Thermodynamic modelling of electrolyte solutions proves particularly challenging for complex systems characterized by the presence of organic electrolytes, which are generally non-spherical molecules. SAFT-γ Mie [1,2] is a successful statistical thermodynamic framework to model bulk thermodynamic properties. SAFT-γ Mie is essentially the SAFT-VR Mie equation of state casted in a group contribution formulation, where each component can be constructed using functional groups that represent various molecular moieties. SAFT-VR Mie has been recently used to study ionic solutions [3] by incorporating the Mean Spherical Approximation (MSA) approach to account for the Coulombic interactions between ions in the presence of solvent molecules; the polar-polar and ion-polar interactions are implicitly treated with a separate Born solvation energy term. However, both of these electrostatic terms are limited to spherical molecules and further approximations are required to treat non-spherical species.

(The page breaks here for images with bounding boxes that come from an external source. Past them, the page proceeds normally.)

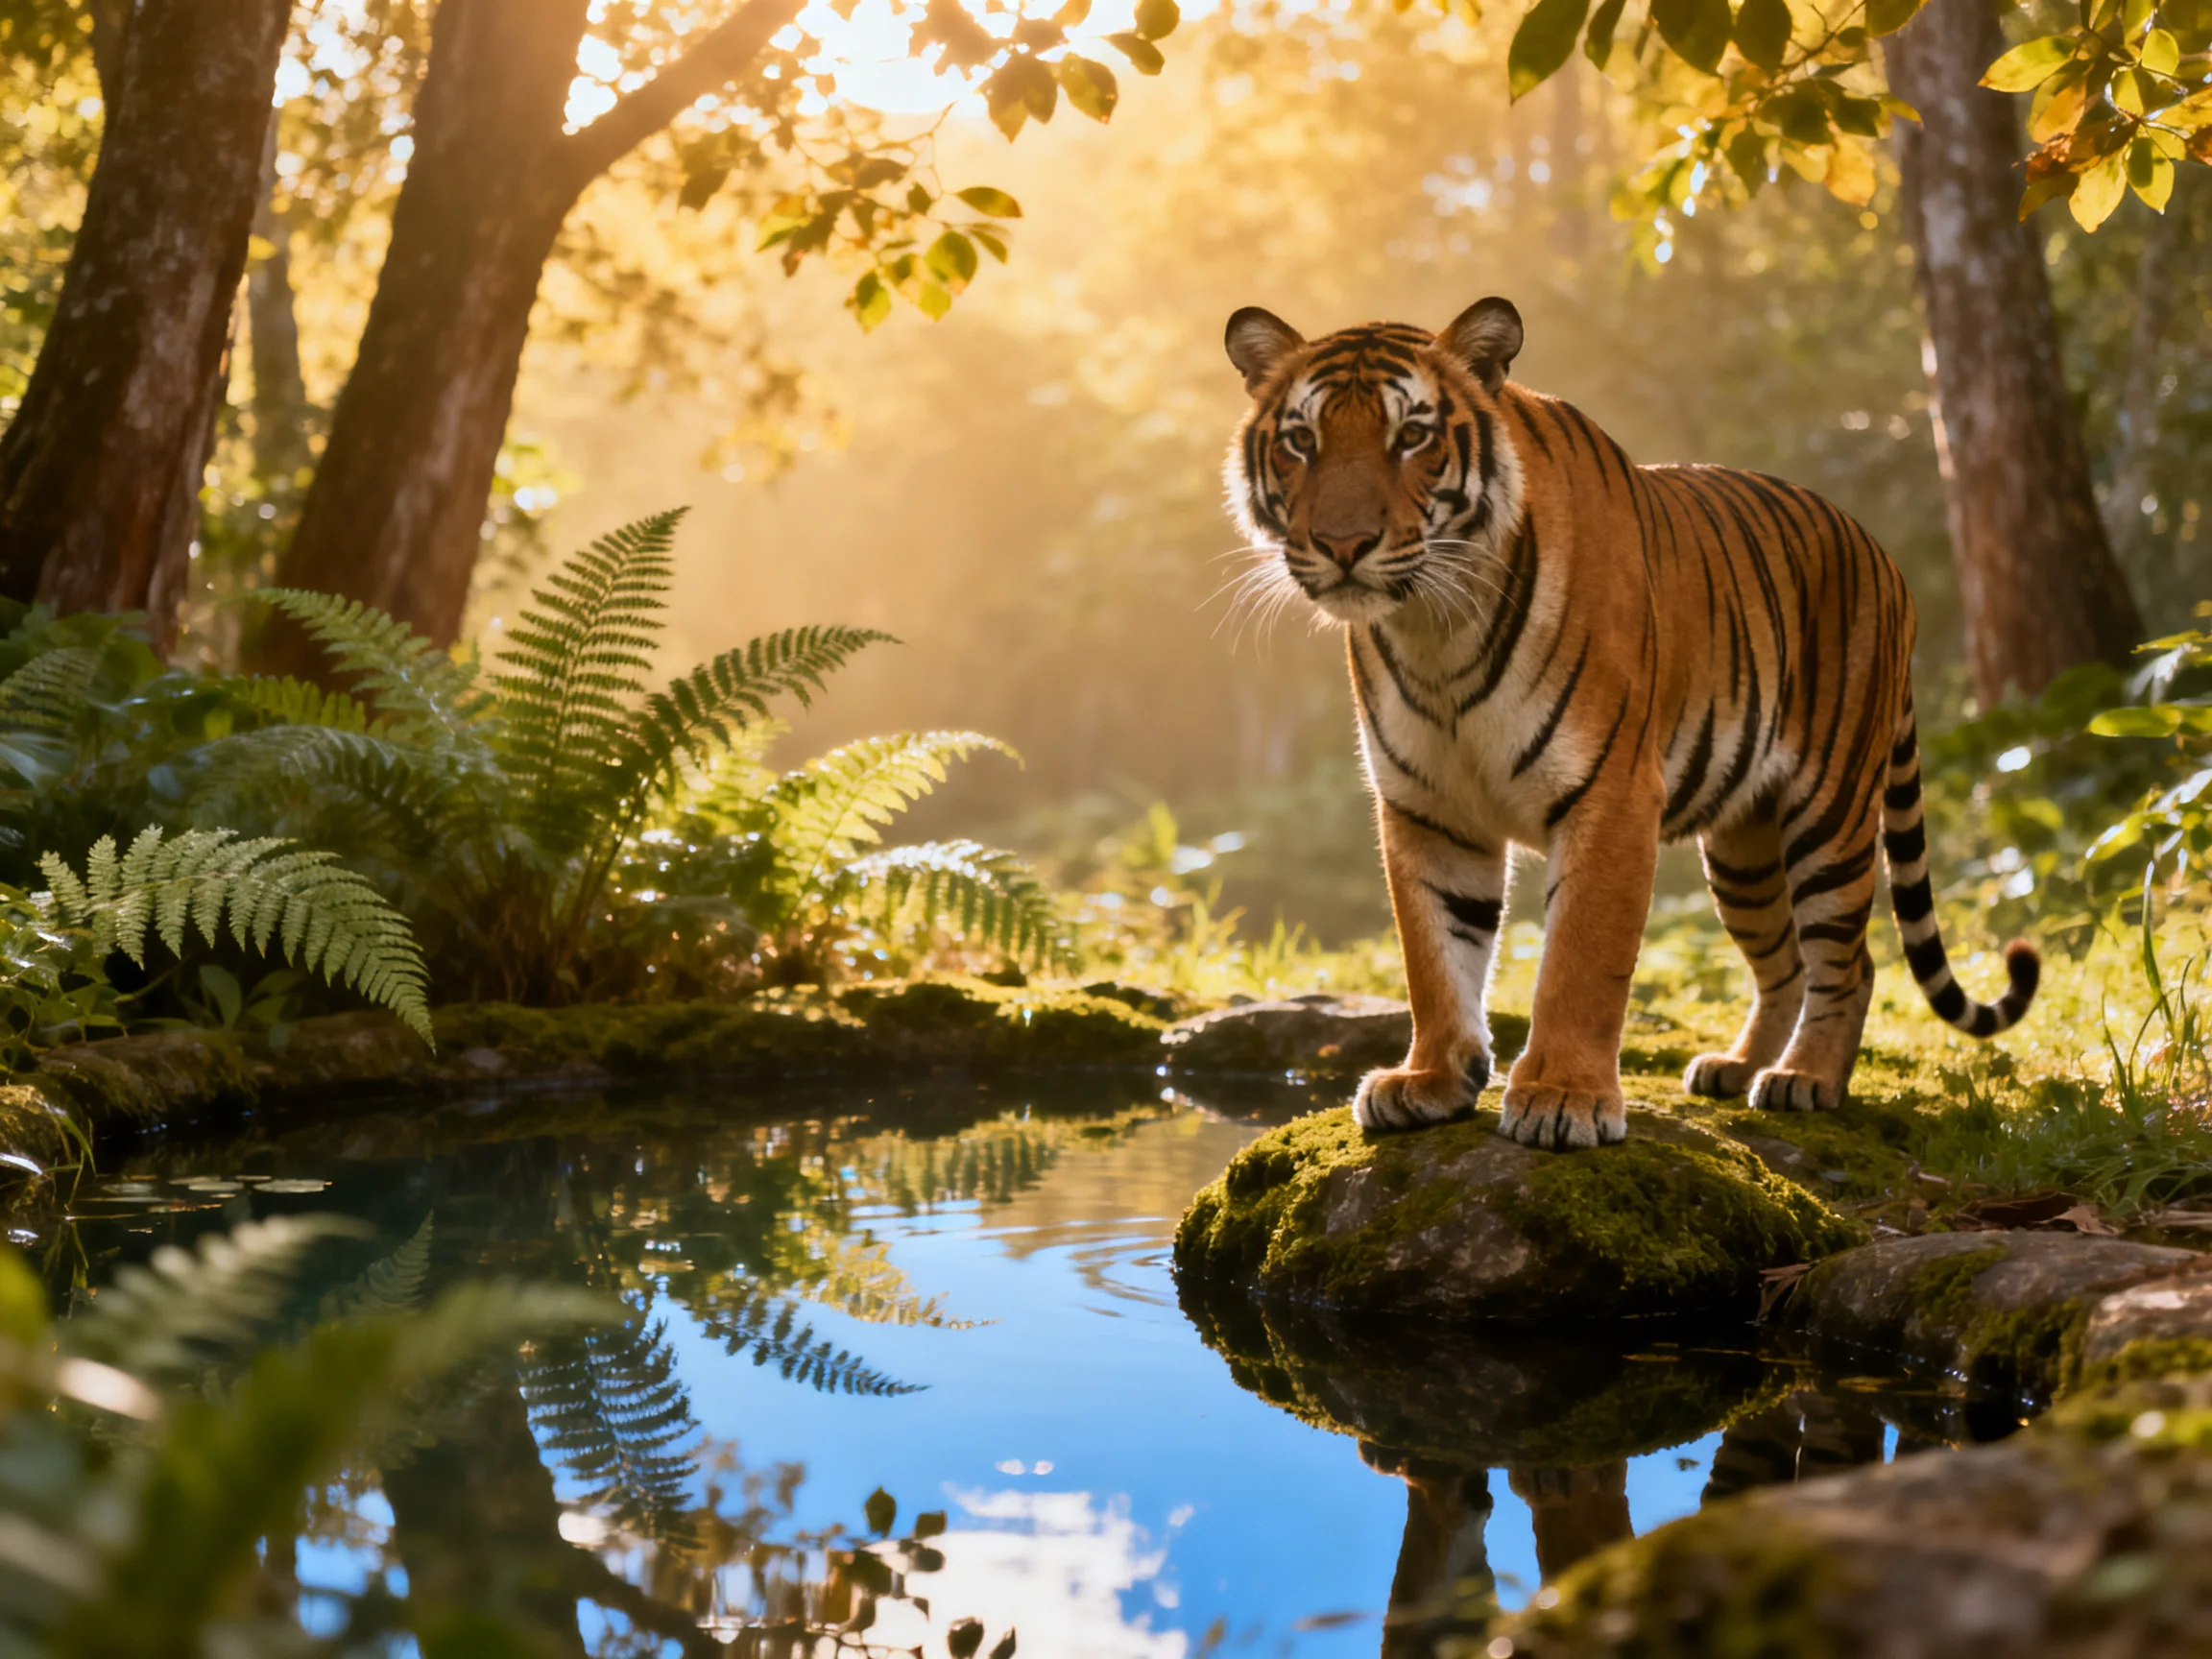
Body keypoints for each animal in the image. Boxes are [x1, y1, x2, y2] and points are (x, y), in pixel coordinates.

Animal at [1221, 297, 2037, 1151]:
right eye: (1301, 441)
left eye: (1411, 435)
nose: (1342, 545)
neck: (1435, 628)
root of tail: (1883, 553)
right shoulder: (1428, 808)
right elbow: (1435, 955)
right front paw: (1431, 1081)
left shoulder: (1608, 794)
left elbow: (1580, 961)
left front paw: (1562, 1098)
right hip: (1743, 851)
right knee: (1783, 962)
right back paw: (1737, 1067)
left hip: (1831, 812)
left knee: (1851, 960)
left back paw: (1805, 1079)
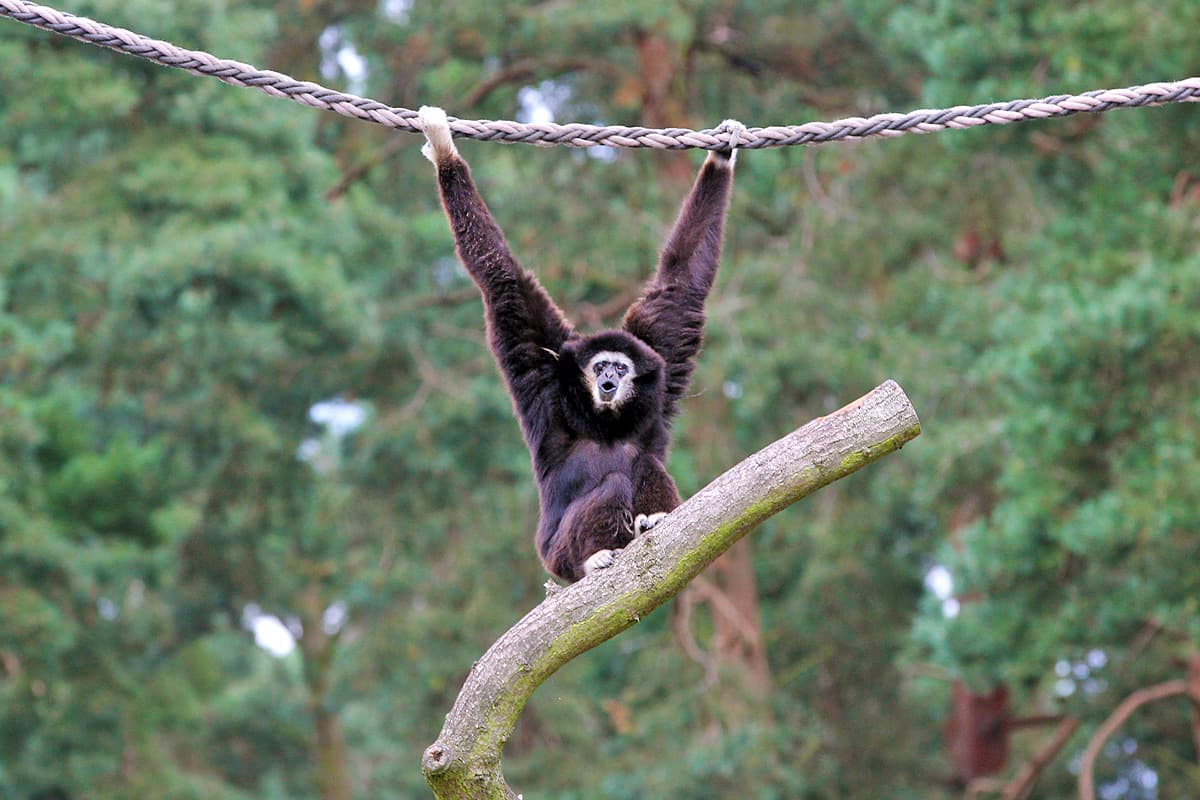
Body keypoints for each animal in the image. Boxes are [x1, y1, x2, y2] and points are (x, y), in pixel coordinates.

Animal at [418, 106, 739, 583]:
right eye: (599, 367)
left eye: (621, 368)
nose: (608, 381)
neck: (602, 421)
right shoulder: (543, 367)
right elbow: (502, 277)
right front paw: (443, 147)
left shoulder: (658, 357)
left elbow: (680, 287)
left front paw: (721, 155)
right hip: (557, 556)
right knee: (614, 483)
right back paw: (594, 556)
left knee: (642, 461)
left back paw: (654, 518)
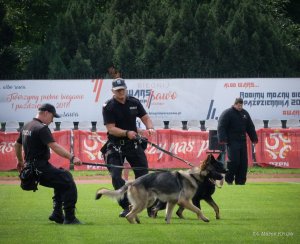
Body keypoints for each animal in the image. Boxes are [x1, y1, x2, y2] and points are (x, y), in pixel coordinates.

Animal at [95, 153, 224, 224]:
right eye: (216, 170)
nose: (223, 176)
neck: (194, 175)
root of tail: (132, 182)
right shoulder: (184, 201)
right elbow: (198, 210)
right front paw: (204, 218)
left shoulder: (172, 202)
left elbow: (168, 214)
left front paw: (168, 223)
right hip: (144, 203)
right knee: (129, 215)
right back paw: (134, 223)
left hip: (148, 201)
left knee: (131, 207)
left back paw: (137, 220)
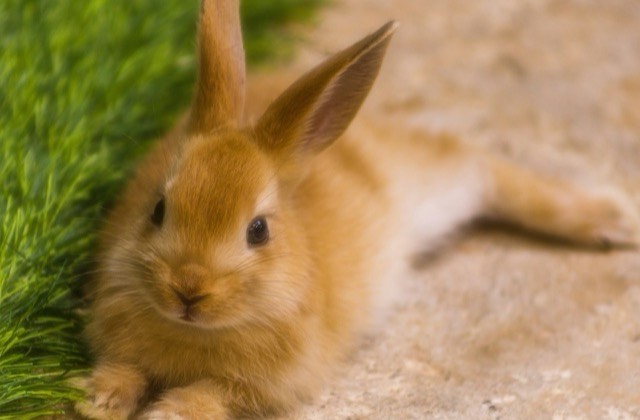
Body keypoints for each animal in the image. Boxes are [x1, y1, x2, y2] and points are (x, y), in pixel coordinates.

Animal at [75, 0, 640, 419]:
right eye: (157, 209)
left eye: (257, 230)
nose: (188, 290)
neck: (197, 329)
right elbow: (125, 370)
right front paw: (97, 398)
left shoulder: (267, 383)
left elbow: (210, 394)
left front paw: (165, 411)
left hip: (429, 189)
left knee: (478, 164)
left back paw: (612, 220)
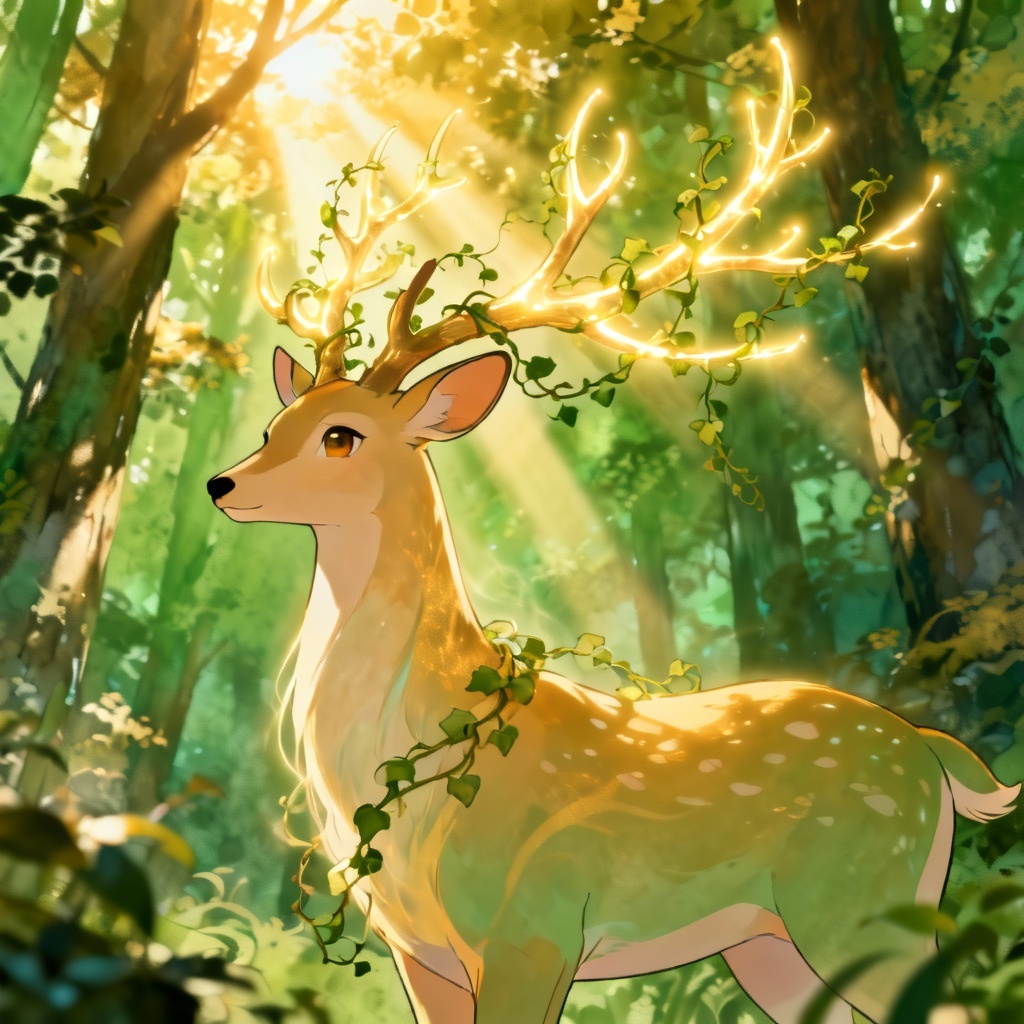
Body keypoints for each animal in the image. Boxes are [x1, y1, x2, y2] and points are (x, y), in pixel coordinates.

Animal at [208, 41, 1018, 1024]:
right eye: (274, 424)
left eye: (340, 435)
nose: (220, 483)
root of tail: (934, 758)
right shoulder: (417, 953)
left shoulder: (532, 925)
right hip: (773, 942)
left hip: (863, 891)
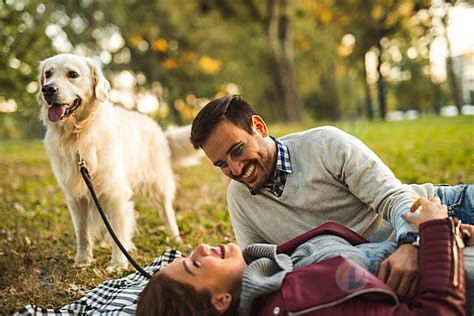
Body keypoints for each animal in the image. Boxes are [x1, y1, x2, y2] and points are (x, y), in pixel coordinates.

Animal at [37, 53, 196, 270]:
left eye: (73, 74)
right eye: (48, 74)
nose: (47, 89)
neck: (78, 136)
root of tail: (159, 130)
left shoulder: (115, 191)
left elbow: (119, 230)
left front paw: (119, 264)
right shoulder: (76, 196)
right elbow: (82, 232)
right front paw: (82, 261)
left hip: (157, 183)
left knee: (166, 211)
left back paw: (175, 237)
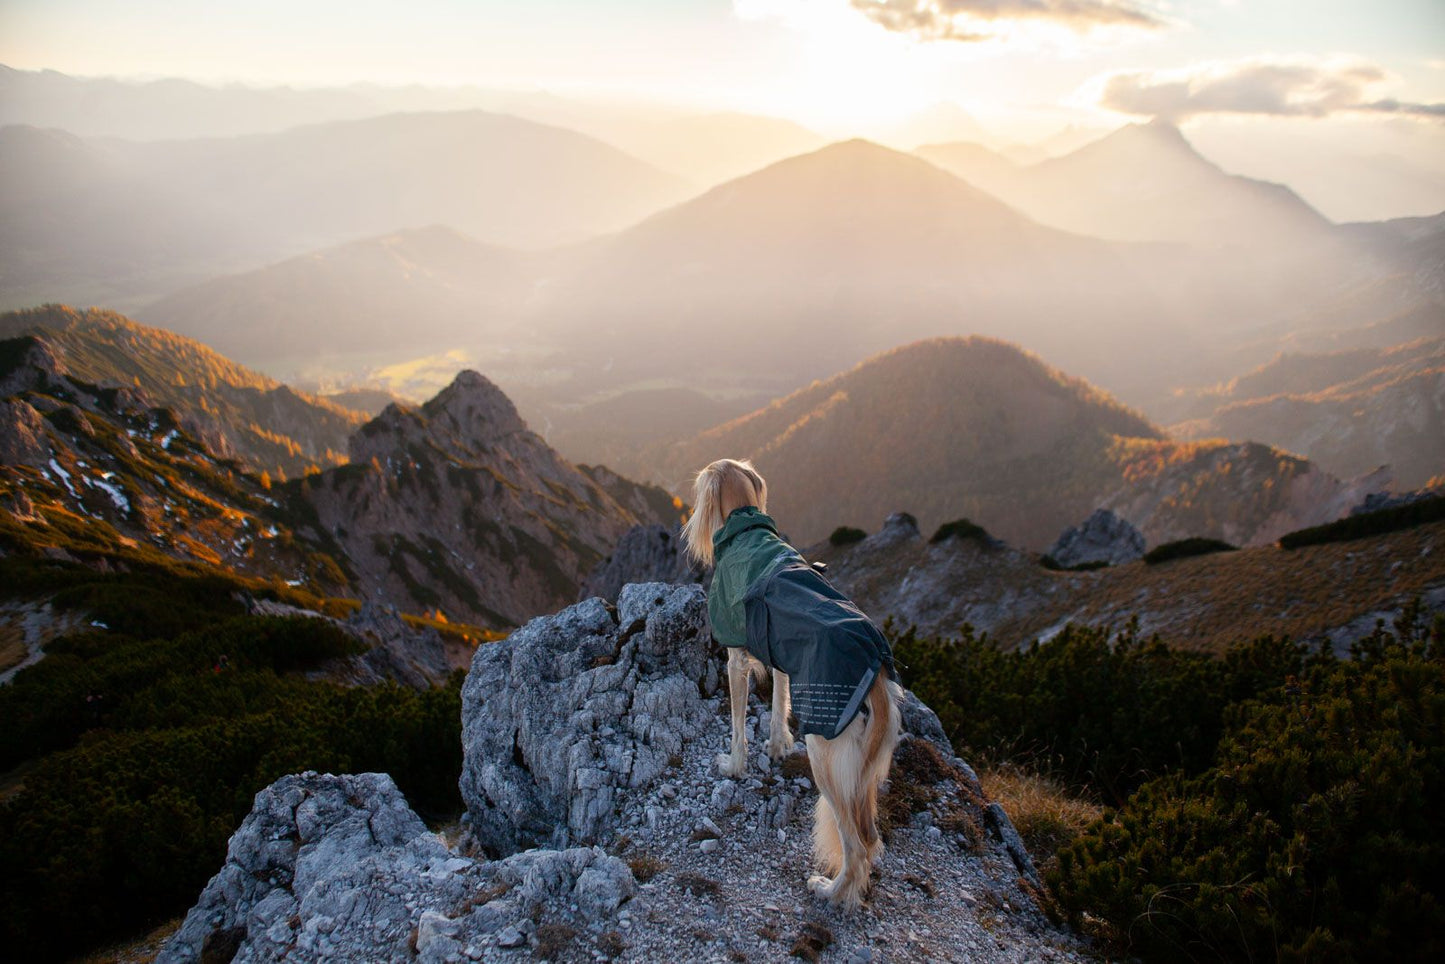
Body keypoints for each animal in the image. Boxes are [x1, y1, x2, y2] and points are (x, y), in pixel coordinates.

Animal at [679, 456, 901, 907]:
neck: (746, 525)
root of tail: (876, 669)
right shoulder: (782, 651)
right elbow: (780, 701)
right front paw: (779, 744)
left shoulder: (736, 658)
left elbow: (737, 725)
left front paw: (734, 766)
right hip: (865, 771)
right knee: (871, 837)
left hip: (829, 752)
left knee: (857, 845)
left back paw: (832, 891)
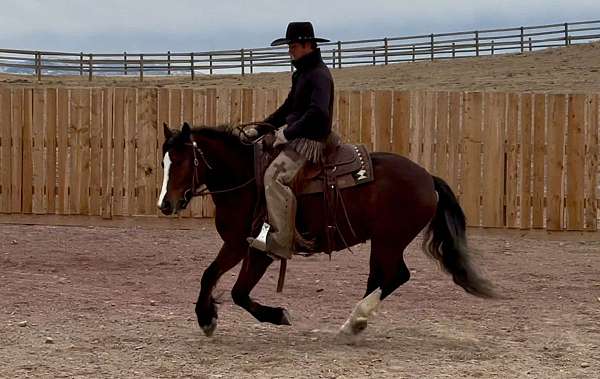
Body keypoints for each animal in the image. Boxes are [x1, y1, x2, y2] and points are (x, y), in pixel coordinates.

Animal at [157, 122, 494, 338]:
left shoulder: (259, 250)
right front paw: (206, 318)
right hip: (382, 242)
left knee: (396, 275)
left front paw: (277, 315)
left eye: (182, 161)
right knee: (380, 277)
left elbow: (239, 292)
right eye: (163, 163)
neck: (245, 180)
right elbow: (209, 275)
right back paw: (353, 324)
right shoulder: (237, 245)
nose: (165, 204)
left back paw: (355, 320)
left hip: (390, 240)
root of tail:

Molecular simulations have been widely used to assess the necessary approximations to develop statistical mechanical theories of fluids. In this work we compare the electrostatic contributions to the chemical potential predicted using various primitive approaches (MSA, Debye-Huckel, Born) against simulation data for model systems that incorporate the solvent explicitly. We also compare two different methodologies that we developed to account for cases were some of the charged compounds are non-spherical.

Estimating the chemical potential of charged molecules using traditional molecular simulation techniques is challenging. Thus, we have used the expanded ensemble transition matrix method [4] to run these calculations robustly and efficiently. The theoretical predictions were compared with simulation data to provide a better understanding of the implications of the assumptions employed within the SAFT-γ Mie electrolyte framework.

Finally, the methodology is applied to real systems like brine-CO₂ mixtures and short chain carboxylate salt solutions. The fitted models for these mixtures are characterized by good accuracy and can be used to model properties like salt and CO₂ solubility, vapor pressures and densities.

References

[1] V. Papaioannou, T. Lafitte, C. Avendaño, C.S. Adjiman, G. Jackson, E.A. Müller and A. Galindo, J. Chem. Phys., 140, 054107 (2014)

[2] V. Papaioannou, F. Calado, T. La, S. Dufal, M. Sadeqzadeh, G. Jackson, C.S. Adjiman, A. Galindo, Fluid Phase Equilib., 416, 104 (2016)

[3] D.K. Eriksen, G. Lazarou, A. Galindo, G. Jackson, C.S. Adjiman, A.J. Haslam, Mol. Phys. 114, 2724 (2016)

[4] A.S. Paluch, S. Jayaraman, J.K. Shah, E.J. Maginn, J. Chem. Phys. 133 124504 (2010)